▶ Instructions for the task
Give every line of the material back exactly, images removed.

▶ Data below
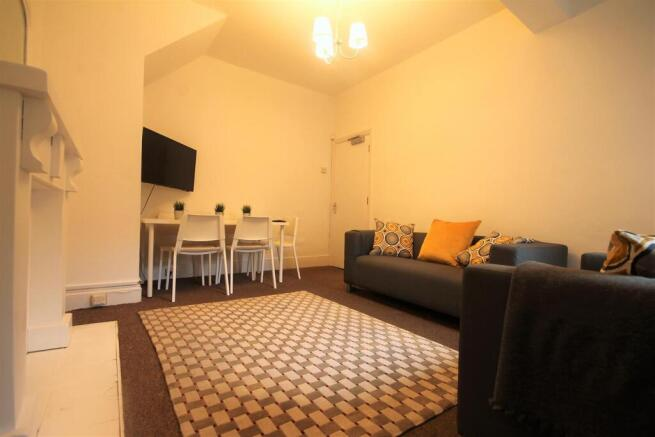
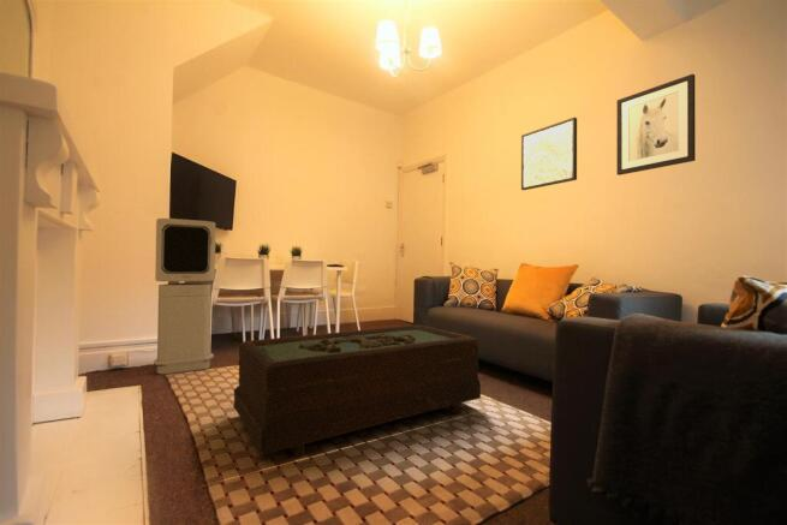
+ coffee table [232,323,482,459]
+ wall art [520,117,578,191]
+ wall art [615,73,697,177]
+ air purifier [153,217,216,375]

▶ Task output
+ coffee table [232,323,482,459]
+ wall art [520,117,578,191]
+ wall art [615,73,697,177]
+ air purifier [153,217,216,375]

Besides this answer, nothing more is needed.